Will Mega-Storm Hurricane Matthew Affect the Election

At the time of this reporting, Hurricane Matthew is snaking northeast across the southeast United States, assaulting multiple states with devastating winds and substantial flooding. Governors of Florida, Georgia, and both of the Carolinas have declared states of emergency. More than a million citizens have suffered power outages due to the storm, and of the thousands who evacuated their coastal homes seeking safety, many are gathered together at storm shelters, waiting to return home to assess the damages and begin the long work of rebuilding
As disasters go, it will take time to account for all the costs and consequences. With only a month remaining before the presidential election, many are asking what effect the storm may have, if any, on the outcome.

Sandy set a precedent

When Hurricane Sandy made landfall in New Jersey a few short weeks before the 2012 election, leading to speculation over the storm’s effect on the election, an unusual precedent was set to politicize a hurricane that strikes near Election Day.
In the case of Hurricane Sandy, some believed the storm helped President Obama secure a second term by boosting his approval rating as he reacted in the midst of a disaster, working in a bipartisan manner alongside Gov. Chris Christie to offer relief to the citizens of New Jersey. Conversely, Obama’s Republican challenger, Mitt Romney, had suggested in the past that the Federal Emergency Management Agency, or FEMA, be eliminated in favor of private, profit-making companies. Since FEMA played a key role in Sandy relief efforts, Romney’s past comments reflected poorly on the candidate in the eyes of many voters.

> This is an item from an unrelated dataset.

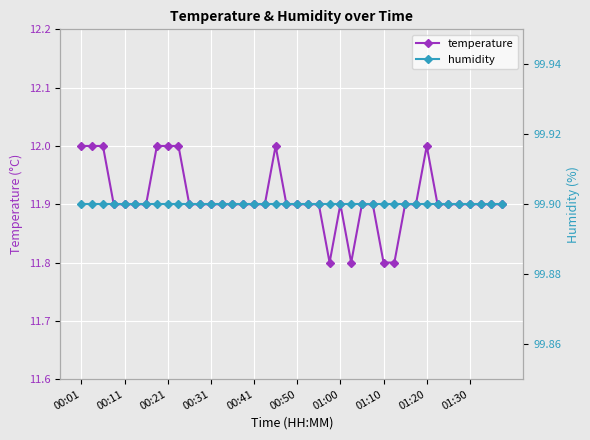

The value of temperature at 01:10 is 11.8. True or false?

True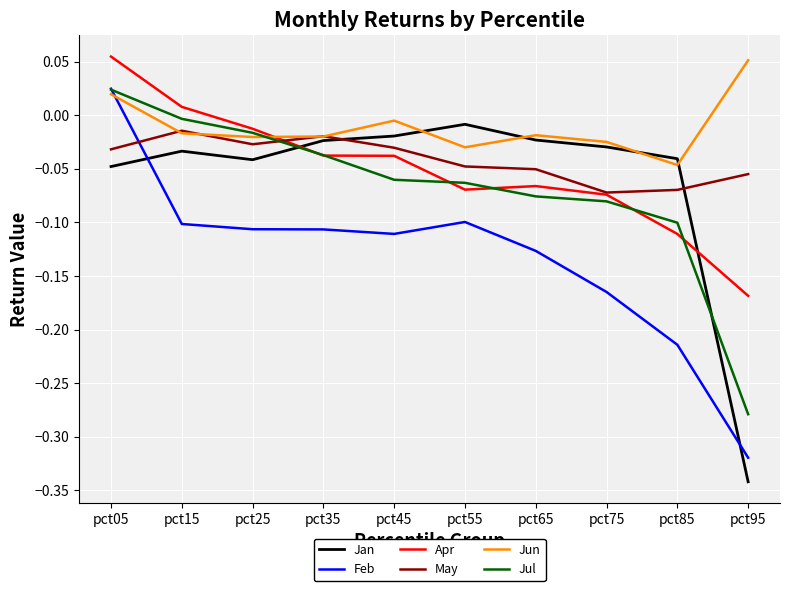

What is the total value across all series at pct75?

-0.4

Hurricane Matthew and voter registration

The current, major concern with Hurricane Matthew, as it pertains to the election, is with voter registration. In the swing state of Florida, the deadline for voter registration is October 11th, and with thousands of displaced citizens, voter registration in these final days is likely to be down compared to past elections.
Some are calling for Gov. Rick Scott to extend the deadline, but the Republican – who currently serves as national chairman of a pro-Trump Super PAC – believes it’s unnecessary.
I’m not going to extend it. Everybody has had a lot of time to register. - Florida Governor Rick Scott
In 2012, more than 50,000 voters registered in the final week before the deadline. Of those who registered in that period, 43% were registered Democrat, 18% Republican, 37% no party, and 2% other.
Many Democrats have cried foul, criticizing the governor of playing party politics. Speculation has been made that Clinton’s lawyers will challenge Gov. Scott’s decision.

Voters awaiting candidates reactions

Additionally, undecided voters across the nation are monitoring the candidates’ actions in these final weeks to determine who they view as better fit to lead the nation. Although neither Hillary Clinton nor Donald Trump, unlike Obama in 2012 in regards to Sandy, has any substantial sway over the relief efforts in response to Matthew, their reactions to this disaster, while largely symbolic, could persuade, or dissuade, voters who remain on the fence.
It has yet to be seen the exact kind and amount of time, attention, and lip service the candidates will pay to the ongoing situation.

Recovering in time for the election

Finally, as the extent of the damage caused by Hurricane Matthew remains uncertain, it isn’t yet clear how greatly the storm will disrupt the systems and operations of early voting and Election Day. Hurricane Sandy led to a decrease in the number of polling stations in New Jersey in 2012. Similar circumstances now in 2016 could mean many voters don’t make it to the ballot box come Nov. 8th.